Hiralal(1), while interpreting certain
provisions of the Madhya Bharat Municipalities Act, 1954. No doubt the wording
in the Madhya Bharat Act in s. 76, dealing with assessment list was slightly
different but in our opinion the (1) [1968] 2 S.C.R. 125 758 principle
enunciated in that decision regarding the municipal tax being an annual tax
leviable for a particular official year and the assessment list, on the basis
or which the tax is assessed having currency for each such official year, is
applicable also to the interpretation of the Madras Act. No resolution passed
by the Municipal Council regarding the levy of the property tax and the rate at
which it is to be levied, having currency for the year 1966-67, has been
brought to our notice.
The learned Solicitor General has drawn our
attention to the minutes, dated September 15, 1966 as well as the Council's
resolution No. 1280 dated December 20, 1966 relating to the levy of property
tax in the City of Mangalore for the period in question, under the Mysore Act.

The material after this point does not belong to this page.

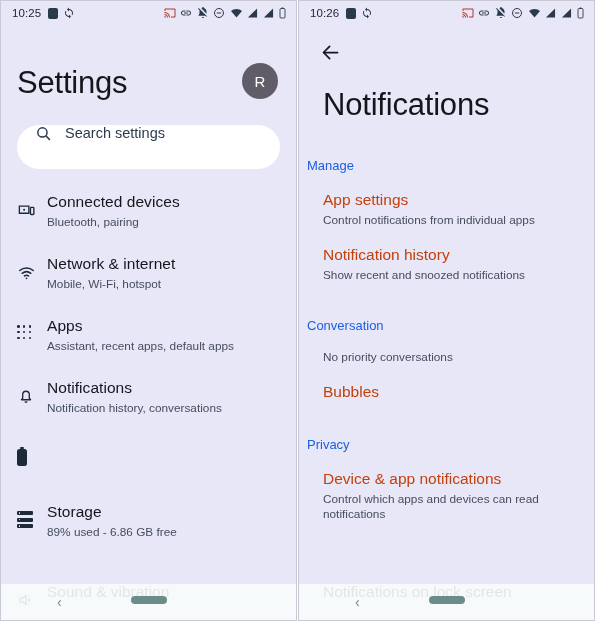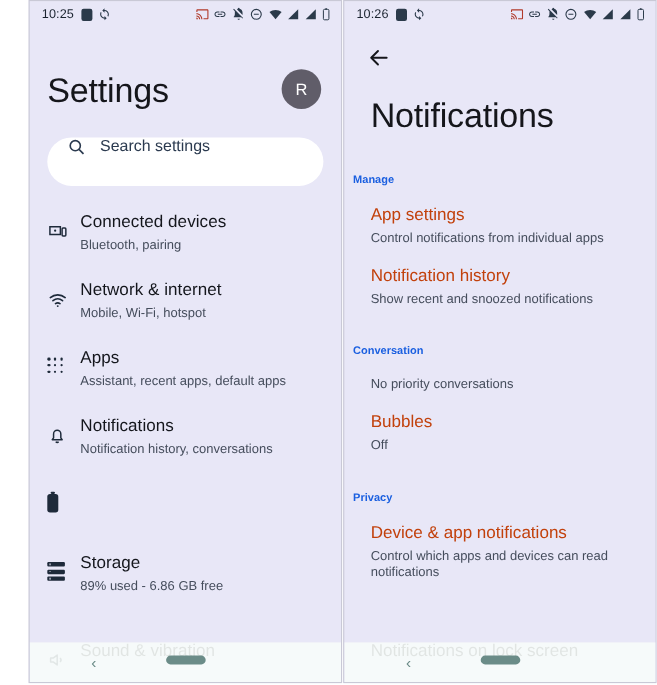"10:25" .phone.left { margin-left: 26px -> none }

Those proceedings will not assist the appellant as the necessary procedure,
under the Mysore Act, has not been followed and therefore that resolution
cannot have any legal validity, so as to justify the imposition of tax.
Normally, the municipal council will have to prepare a fresh assessment list,
every year. By virtue of s. 124 of the Madras Act, the rules and tables
embodied in Schedule IV have to be read as part of Chapter VI dealing with
Taxation and Finance. Though, ordinarily, the Municipality would have to
prepare a fresh assessment list every year, rule 8 of Schedule IV permits the
Municipal Council to continue the same assessment list for the next four
succeeding years and to revise it once every five years. But, in order to
enable the Municipal Council to levy and collect a tax, it has to pass a
resolution determining to levy a tax, the rate at which such tax has to be
levied as also the date from which it shall be levied.
That the tax is an annual tax is also borne
out by sub-s. (2) of s. 82. If the contention of the learned Solicitor that the
assessment list, once prepared, has to be adopted for five years, is accepted,
it will result in the annual value on a particular building or house being
static for five years, during which a municipal council can go on adopting the
assessment list prepared in an earlier year and the owner or occupier of the
building being deprived of the.
right to object to the valuation regarding
the annual value or the tax assessed thereon. This will be the result even
though the annual value may have decreased for one reason or the other. It
follows that the contention that the preparation of the assessment books
amounts to imposing of a tax so as to justify the issue of the demand notice,
cannot be accepted.
Having due regard to the second and third
provisos to s. 382(1) and the other material provisions of the Mysore Act, the
position is that a property tax must have been imposed by the Madras Act and
even though the rates of such tax were higher than under the Mysore Act, the
said higher tax could be collected. But no such tax having been imposed under
the Madras Act, the 759 second and third provisos to s. 382(1) do not apply and
hence the demands for payment of property tax for the period are not justified.
Though we are not in agreement with some of
the reasons given by the High Court for issuing the writ, the conclusion
arrived at by the High Court that the second and third provisos to s. 382(1) of
the Mysore Act do not justify the issue of the demand notices for the period in
question, is correct.
The result is that the appeals fail and are
dismissed with costs. There will be only one hearing fee.